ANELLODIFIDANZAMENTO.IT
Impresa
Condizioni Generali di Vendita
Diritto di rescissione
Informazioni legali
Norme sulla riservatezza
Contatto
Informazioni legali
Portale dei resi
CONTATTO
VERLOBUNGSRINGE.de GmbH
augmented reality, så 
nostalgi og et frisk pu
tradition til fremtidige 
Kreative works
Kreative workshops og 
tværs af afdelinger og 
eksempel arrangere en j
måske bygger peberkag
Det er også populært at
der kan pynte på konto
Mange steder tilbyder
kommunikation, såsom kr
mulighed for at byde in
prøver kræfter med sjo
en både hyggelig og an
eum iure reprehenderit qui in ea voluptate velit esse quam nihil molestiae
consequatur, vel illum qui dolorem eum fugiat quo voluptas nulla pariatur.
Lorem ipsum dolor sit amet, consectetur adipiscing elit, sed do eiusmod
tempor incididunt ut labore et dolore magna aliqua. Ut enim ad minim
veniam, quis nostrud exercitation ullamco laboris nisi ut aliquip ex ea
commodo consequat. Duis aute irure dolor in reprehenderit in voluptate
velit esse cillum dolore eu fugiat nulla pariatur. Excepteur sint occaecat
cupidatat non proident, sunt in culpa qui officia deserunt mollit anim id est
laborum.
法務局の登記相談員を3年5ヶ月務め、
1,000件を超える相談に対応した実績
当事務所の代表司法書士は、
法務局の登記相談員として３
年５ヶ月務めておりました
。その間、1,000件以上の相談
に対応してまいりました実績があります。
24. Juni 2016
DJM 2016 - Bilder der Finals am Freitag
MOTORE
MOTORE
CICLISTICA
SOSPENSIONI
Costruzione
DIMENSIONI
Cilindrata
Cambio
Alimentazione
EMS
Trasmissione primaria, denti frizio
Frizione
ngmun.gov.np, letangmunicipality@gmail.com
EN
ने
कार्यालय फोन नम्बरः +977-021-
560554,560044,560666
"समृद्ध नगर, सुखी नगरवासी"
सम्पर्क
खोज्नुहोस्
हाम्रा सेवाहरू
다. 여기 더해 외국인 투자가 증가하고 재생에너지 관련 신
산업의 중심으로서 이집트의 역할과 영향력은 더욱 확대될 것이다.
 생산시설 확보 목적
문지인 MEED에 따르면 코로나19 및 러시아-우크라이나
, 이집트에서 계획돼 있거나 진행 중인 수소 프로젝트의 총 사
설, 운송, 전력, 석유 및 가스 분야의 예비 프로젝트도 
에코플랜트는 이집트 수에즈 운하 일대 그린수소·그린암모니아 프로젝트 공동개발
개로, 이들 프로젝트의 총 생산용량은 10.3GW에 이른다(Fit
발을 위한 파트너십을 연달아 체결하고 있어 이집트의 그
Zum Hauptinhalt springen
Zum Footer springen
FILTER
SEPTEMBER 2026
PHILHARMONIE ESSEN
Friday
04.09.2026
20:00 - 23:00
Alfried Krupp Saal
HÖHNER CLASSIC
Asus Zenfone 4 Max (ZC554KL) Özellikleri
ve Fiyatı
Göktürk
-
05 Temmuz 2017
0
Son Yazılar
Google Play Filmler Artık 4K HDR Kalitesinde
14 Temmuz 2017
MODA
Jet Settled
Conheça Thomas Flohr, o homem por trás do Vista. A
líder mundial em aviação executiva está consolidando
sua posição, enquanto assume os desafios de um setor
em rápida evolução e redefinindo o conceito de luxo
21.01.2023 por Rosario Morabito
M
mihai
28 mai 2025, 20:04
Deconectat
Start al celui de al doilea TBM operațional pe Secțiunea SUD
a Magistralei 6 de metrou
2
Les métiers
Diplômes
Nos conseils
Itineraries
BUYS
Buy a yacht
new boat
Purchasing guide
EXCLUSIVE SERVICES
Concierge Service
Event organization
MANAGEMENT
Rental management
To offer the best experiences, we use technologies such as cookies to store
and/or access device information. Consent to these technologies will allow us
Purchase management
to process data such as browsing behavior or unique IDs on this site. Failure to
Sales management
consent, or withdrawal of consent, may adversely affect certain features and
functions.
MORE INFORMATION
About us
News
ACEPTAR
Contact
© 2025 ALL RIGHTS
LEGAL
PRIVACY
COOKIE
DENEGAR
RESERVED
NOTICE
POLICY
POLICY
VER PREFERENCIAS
——
> **Task requirements**
Write out every line of text in the entries above, character for character, keeping the original line breaks and order.

> **Answer box**
ANELLODIFIDANZAMENTO.IT
Impresa
Condizioni Generali di Vendita
Diritto di rescissione
Informazioni legali
Norme sulla riservatezza
Contatto
Informazioni legali
Portale dei resi
CONTATTO
VERLOBUNGSRINGE.de GmbH
augmented reality, så 
nostalgi og et frisk pu
tradition til fremtidige 
Kreative works
Kreative workshops og 
tværs af afdelinger og 
eksempel arrangere en j
måske bygger peberkag
Det er også populært at
der kan pynte på konto
Mange steder tilbyder
kommunikation, såsom kr
mulighed for at byde in
prøver kræfter med sjo
en både hyggelig og an
eum iure reprehenderit qui in ea voluptate velit esse quam nihil molestiae
consequatur, vel illum qui dolorem eum fugiat quo voluptas nulla pariatur.
Lorem ipsum dolor sit amet, consectetur adipiscing elit, sed do eiusmod
tempor incididunt ut labore et dolore magna aliqua. Ut enim ad minim
veniam, quis nostrud exercitation ullamco laboris nisi ut aliquip ex ea
commodo consequat. Duis aute irure dolor in reprehenderit in voluptate
velit esse cillum dolore eu fugiat nulla pariatur. Excepteur sint occaecat
cupidatat non proident, sunt in culpa qui officia deserunt mollit anim id est
laborum.
法務局の登記相談員を3年5ヶ月務め、
1,000件を超える相談に対応した実績
当事務所の代表司法書士は、
法務局の登記相談員として３
年５ヶ月務めておりました
。その間、1,000件以上の相談
に対応してまいりました実績があります。
24. Juni 2016
DJM 2016 - Bilder der Finals am Freitag
MOTORE
MOTORE
CICLISTICA
SOSPENSIONI
Costruzione
DIMENSIONI
Cilindrata
Cambio
Alimentazione
EMS
Trasmissione primaria, denti frizio
Frizione
ngmun.gov.np, letangmunicipality@gmail.com
EN
ने
कार्यालय फोन नम्बरः +977-021-
560554,560044,560666
"समृद्ध नगर, सुखी नगरवासी"
सम्पर्क
खोज्नुहोस्
हाम्रा सेवाहरू
다. 여기 더해 외국인 투자가 증가하고 재생에너지 관련 신
산업의 중심으로서 이집트의 역할과 영향력은 더욱 확대될 것이다.
 생산시설 확보 목적
문지인 MEED에 따르면 코로나19 및 러시아-우크라이나
, 이집트에서 계획돼 있거나 진행 중인 수소 프로젝트의 총 사
설, 운송, 전력, 석유 및 가스 분야의 예비 프로젝트도 
에코플랜트는 이집트 수에즈 운하 일대 그린수소·그린암모니아 프로젝트 공동개발
개로, 이들 프로젝트의 총 생산용량은 10.3GW에 이른다(Fit
발을 위한 파트너십을 연달아 체결하고 있어 이집트의 그
Zum Hauptinhalt springen
Zum Footer springen
FILTER
SEPTEMBER 2026
PHILHARMONIE ESSEN
Friday
04.09.2026
20:00 - 23:00
Alfried Krupp Saal
HÖHNER CLASSIC
Asus Zenfone 4 Max (ZC554KL) Özellikleri
ve Fiyatı
Göktürk
-
05 Temmuz 2017
0
Son Yazılar
Google Play Filmler Artık 4K HDR Kalitesinde
14 Temmuz 2017
MODA
Jet Settled
Conheça Thomas Flohr, o homem por trás do Vista. A
líder mundial em aviação executiva está consolidando
sua posição, enquanto assume os desafios de um setor
em rápida evolução e redefinindo o conceito de luxo
21.01.2023 por Rosario Morabito
M
mihai
28 mai 2025, 20:04
Deconectat
Start al celui de al doilea TBM operațional pe Secțiunea SUD
a Magistralei 6 de metrou
2
Les métiers
Diplômes
Nos conseils
Itineraries
BUYS
Buy a yacht
new boat
Purchasing guide
EXCLUSIVE SERVICES
Concierge Service
Event organization
MANAGEMENT
Rental management
To offer the best experiences, we use technologies such as cookies to store
and/or access device information. Consent to these technologies will allow us
Purchase management
to process data such as browsing behavior or unique IDs on this site. Failure to
Sales management
consent, or withdrawal of consent, may adversely affect certain features and
functions.
MORE INFORMATION
About us
News
ACEPTAR
Contact
© 2025 ALL RIGHTS
LEGAL
PRIVACY
COOKIE
DENEGAR
RESERVED
NOTICE
POLICY
POLICY
VER PREFERENCIAS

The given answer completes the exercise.